ASSIGNMENT.
Every line of the listing below should be written out exactly, minus its images.

SOURCE DATA.
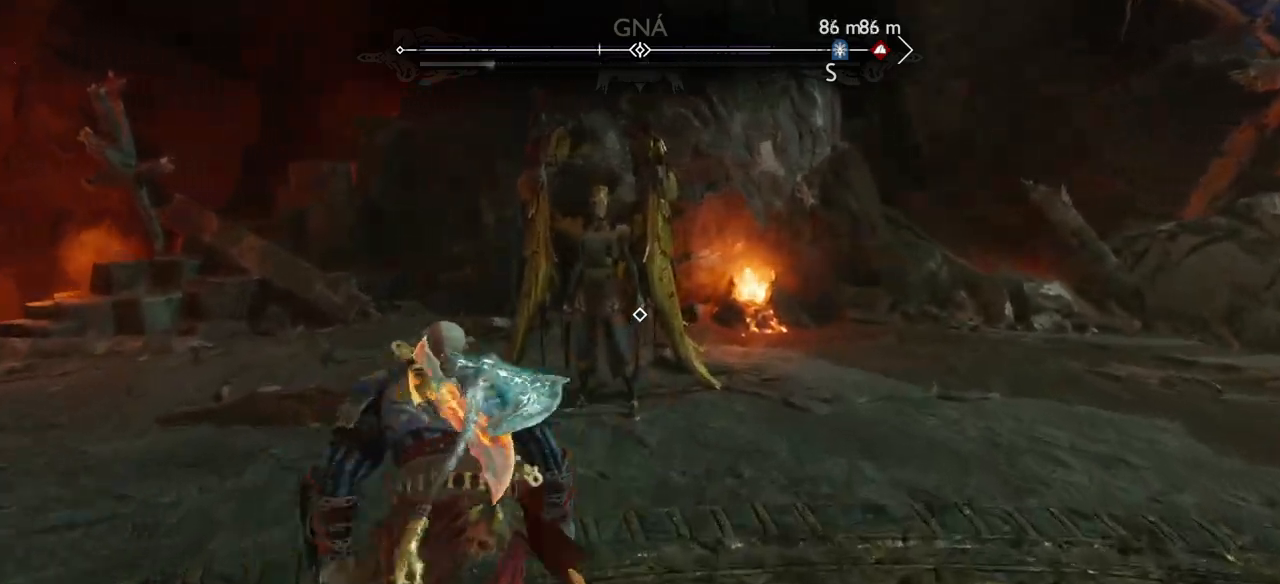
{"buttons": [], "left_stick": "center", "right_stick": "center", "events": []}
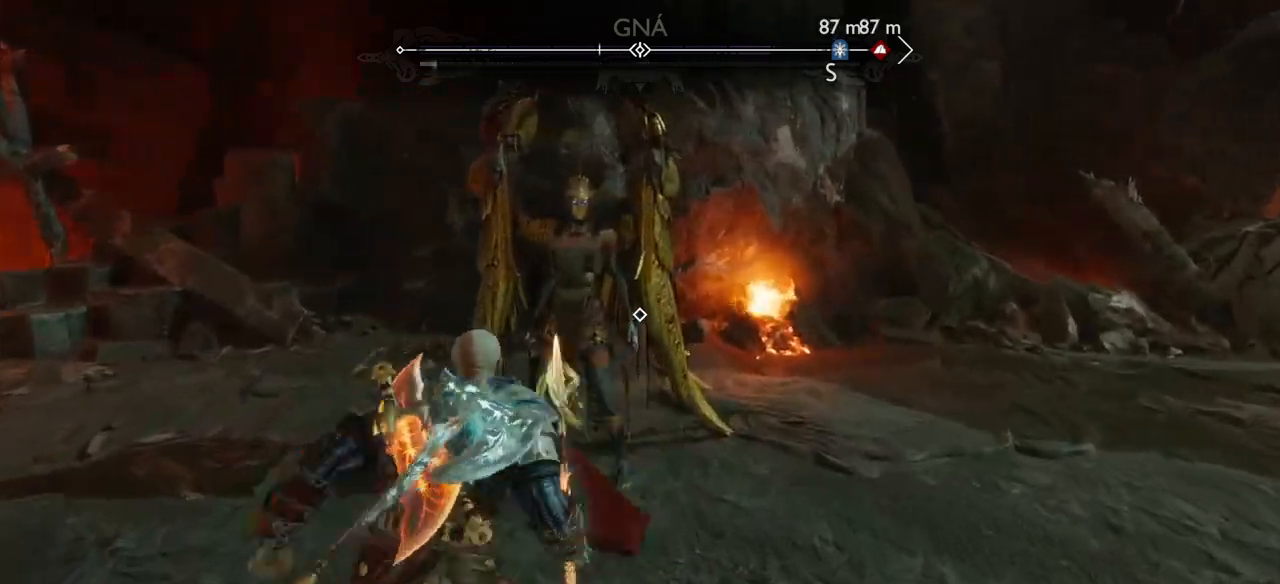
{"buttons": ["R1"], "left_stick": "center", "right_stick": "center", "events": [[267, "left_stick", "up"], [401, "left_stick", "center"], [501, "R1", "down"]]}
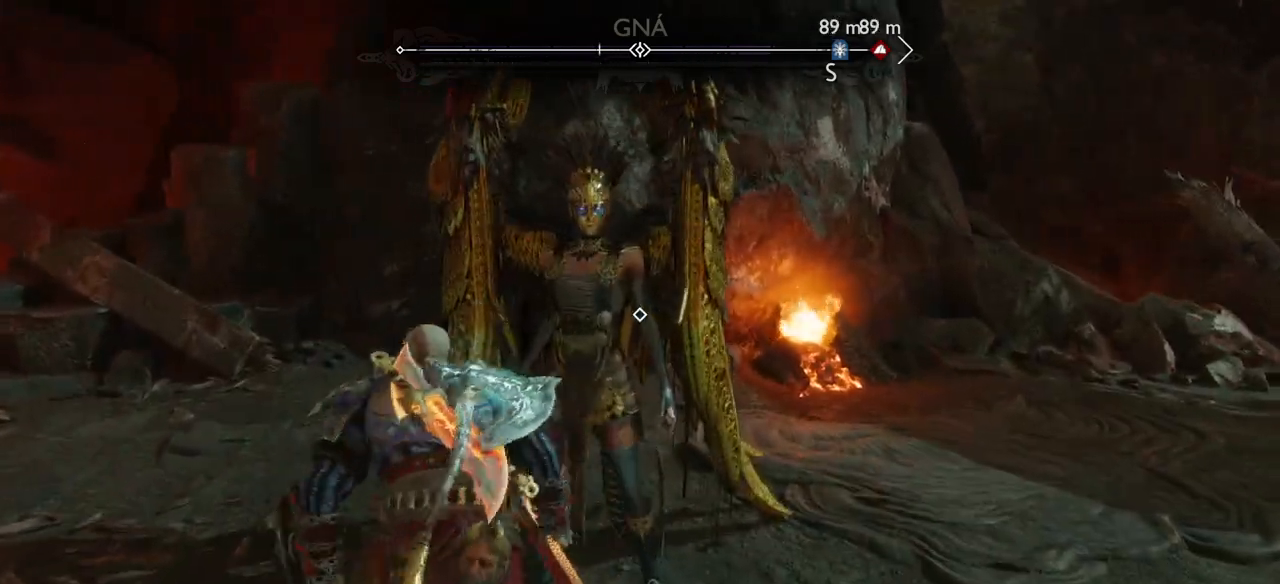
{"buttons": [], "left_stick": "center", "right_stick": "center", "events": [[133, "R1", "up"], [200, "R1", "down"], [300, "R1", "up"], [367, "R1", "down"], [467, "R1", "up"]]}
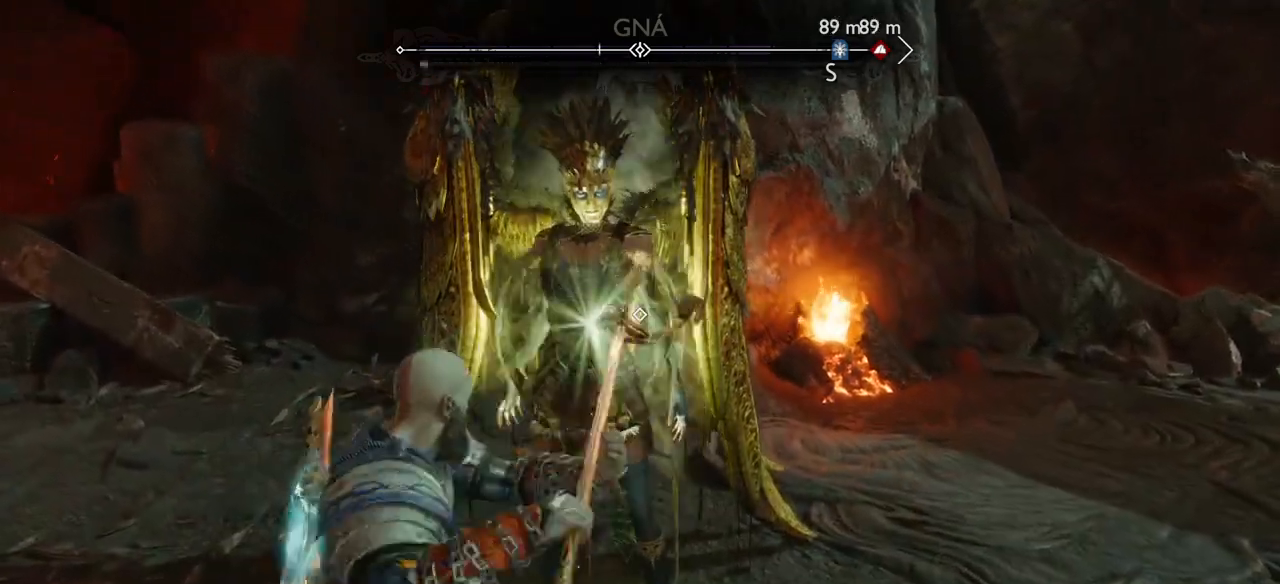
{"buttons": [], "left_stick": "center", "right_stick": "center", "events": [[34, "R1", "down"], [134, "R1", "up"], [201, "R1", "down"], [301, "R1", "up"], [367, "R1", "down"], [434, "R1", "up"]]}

REPLY.
{"buttons": [], "left_stick": "center", "right_stick": "center", "events": []}
{"buttons": ["R1"], "left_stick": "center", "right_stick": "center", "events": [[267, "left_stick", "up"], [401, "left_stick", "center"], [501, "R1", "down"]]}
{"buttons": [], "left_stick": "center", "right_stick": "center", "events": [[133, "R1", "up"], [200, "R1", "down"], [300, "R1", "up"], [367, "R1", "down"], [467, "R1", "up"]]}
{"buttons": [], "left_stick": "center", "right_stick": "center", "events": [[34, "R1", "down"], [134, "R1", "up"], [201, "R1", "down"], [301, "R1", "up"], [367, "R1", "down"], [434, "R1", "up"]]}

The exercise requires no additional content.